Château Olivier is a Bordeaux wine from the Pessac-Léognan appellation, ranked among the Crus Classés de Graves for red and dry white wine in the Classification of Graves wine of 1953 and 1959. The winery and vineyards are located south of the city of Bordeaux, in the commune of Léognan.

In addition to red and dry white Grand vin the estate also produces the second wine La Seigneurie d'Olivier du Chateau Olivier.

==History==
Although the estate has a long history dating back to the 14th century when the property was occupied by the d'Olivey family, viticulture first began when it came to Count Charles-Joseph Maurice d'Etchegoyen in 1846. The estate's actual château, today classified as a monument historique, is of such a nature that it was one of only two Léognan estates given the prefix "château" in the first French edition of Cocks & Féret.

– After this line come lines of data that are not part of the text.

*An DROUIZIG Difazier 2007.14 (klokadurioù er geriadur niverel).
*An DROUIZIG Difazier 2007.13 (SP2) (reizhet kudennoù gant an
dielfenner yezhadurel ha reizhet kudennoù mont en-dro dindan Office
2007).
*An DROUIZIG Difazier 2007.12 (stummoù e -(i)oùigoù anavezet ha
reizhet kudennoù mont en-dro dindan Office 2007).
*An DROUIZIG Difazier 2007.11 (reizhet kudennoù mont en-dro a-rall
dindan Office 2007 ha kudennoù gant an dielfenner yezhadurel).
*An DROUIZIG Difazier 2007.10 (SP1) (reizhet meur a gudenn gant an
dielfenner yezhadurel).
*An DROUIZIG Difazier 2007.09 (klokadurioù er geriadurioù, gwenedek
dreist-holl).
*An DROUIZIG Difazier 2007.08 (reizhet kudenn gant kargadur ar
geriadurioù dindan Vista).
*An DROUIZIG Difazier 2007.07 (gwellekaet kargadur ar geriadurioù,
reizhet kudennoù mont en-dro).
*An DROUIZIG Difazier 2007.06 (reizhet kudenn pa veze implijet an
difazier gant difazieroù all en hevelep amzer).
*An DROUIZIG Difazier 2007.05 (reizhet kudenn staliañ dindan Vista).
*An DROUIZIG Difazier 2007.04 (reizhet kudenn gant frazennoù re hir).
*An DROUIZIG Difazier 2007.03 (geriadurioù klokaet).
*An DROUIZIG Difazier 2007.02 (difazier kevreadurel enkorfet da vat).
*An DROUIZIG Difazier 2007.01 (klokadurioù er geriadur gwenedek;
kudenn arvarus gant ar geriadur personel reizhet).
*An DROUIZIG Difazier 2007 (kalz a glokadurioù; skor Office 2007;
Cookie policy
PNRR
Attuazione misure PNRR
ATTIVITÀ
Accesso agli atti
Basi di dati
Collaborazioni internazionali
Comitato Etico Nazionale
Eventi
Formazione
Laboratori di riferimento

Olivier passed to the Bousset-Salvat family, and then to Alexandre Watcher, and by the marriage of Agnew Watcher and Jacques de Bethmann in the early 20th century, the present owners De Bethmann family took control. Château Olivier was managed by Jean-Jacques de Bethmann, until his death in July 2012 led to his son Alexandre de Bethmann assuming control.

==Production==
From a largely forested estate of 220 hectares the vineyard area consists of 50 hectares, 38 of which are planted with grape varieties of 45% Cabernet Sauvignon, 45% Merlot and 10% Cabernet Franc. 12 hectares are cultivated with white varieties of 55% Sémillon, 40% Sauvignon blanc and 5% Muscadelle.

The Grand vin, Château Olivier, is annually produced in 18,000 cases of the red wine and 6,000 cases of the dry white.